### Data for this task
/---

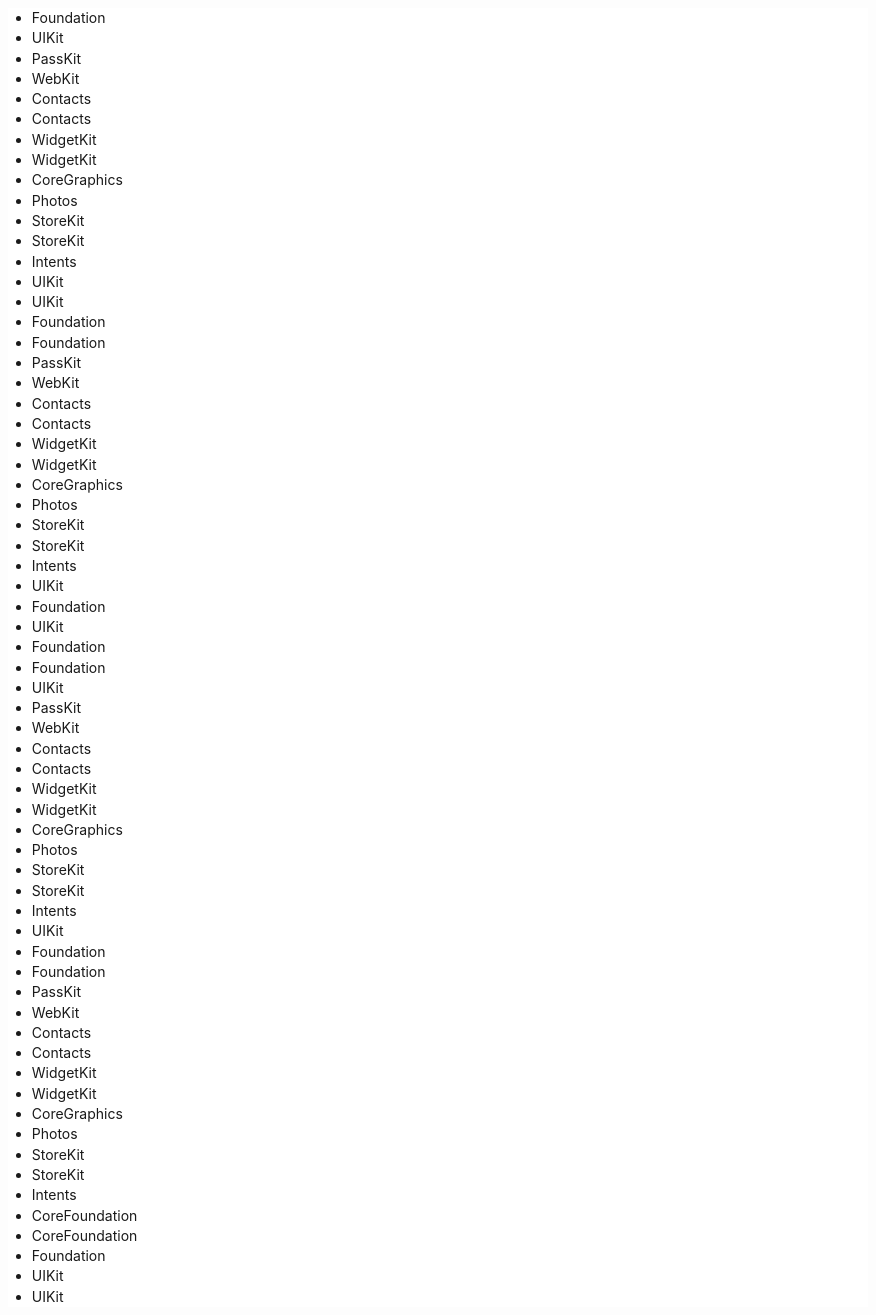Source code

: - Foundation
- UIKit
- PassKit
- WebKit
- Contacts
- Contacts
- WidgetKit
- WidgetKit
- CoreGraphics
- Photos
- StoreKit
- StoreKit
- Intents
- UIKit
- UIKit
- Foundation
- Foundation
- PassKit
- WebKit
- Contacts
- Contacts
- WidgetKit
- WidgetKit
- CoreGraphics
- Photos
- StoreKit
- StoreKit
- Intents
- UIKit
- Foundation
- UIKit
- Foundation
- Foundation
- UIKit
- PassKit
- WebKit
- Contacts
- Contacts
- WidgetKit
- WidgetKit
- CoreGraphics
- Photos
- StoreKit
- StoreKit
- Intents
- UIKit
- Foundation
- Foundation
- PassKit
- WebKit
- Contacts
- Contacts
- WidgetKit
- WidgetKit
- CoreGraphics
- Photos
- StoreKit
- StoreKit
- Intents
- CoreFoundation
- CoreFoundation
- Foundation
- UIKit
- UIKit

\---

### Problem requirements
Leaving the pictures out, output all of the listing exactly.

### Final answer
Source code

: - Foundation
- UIKit
- PassKit
- WebKit
- Contacts
- Contacts
- WidgetKit
- WidgetKit
- CoreGraphics
- Photos
- StoreKit
- StoreKit
- Intents
- UIKit
- UIKit
- Foundation
- Foundation
- PassKit
- WebKit
- Contacts
- Contacts
- WidgetKit
- WidgetKit
- CoreGraphics
- Photos
- StoreKit
- StoreKit
- Intents
- UIKit
- Foundation
- UIKit
- Foundation
- Foundation
- UIKit
- PassKit
- WebKit
- Contacts
- Contacts
- WidgetKit
- WidgetKit
- CoreGraphics
- Photos
- StoreKit
- StoreKit
- Intents
- UIKit
- Foundation
- Foundation
- PassKit
- WebKit
- Contacts
- Contacts
- WidgetKit
- WidgetKit
- CoreGraphics
- Photos
- StoreKit
- StoreKit
- Intents
- CoreFoundation
- CoreFoundation
- Foundation
- UIKit
- UIKit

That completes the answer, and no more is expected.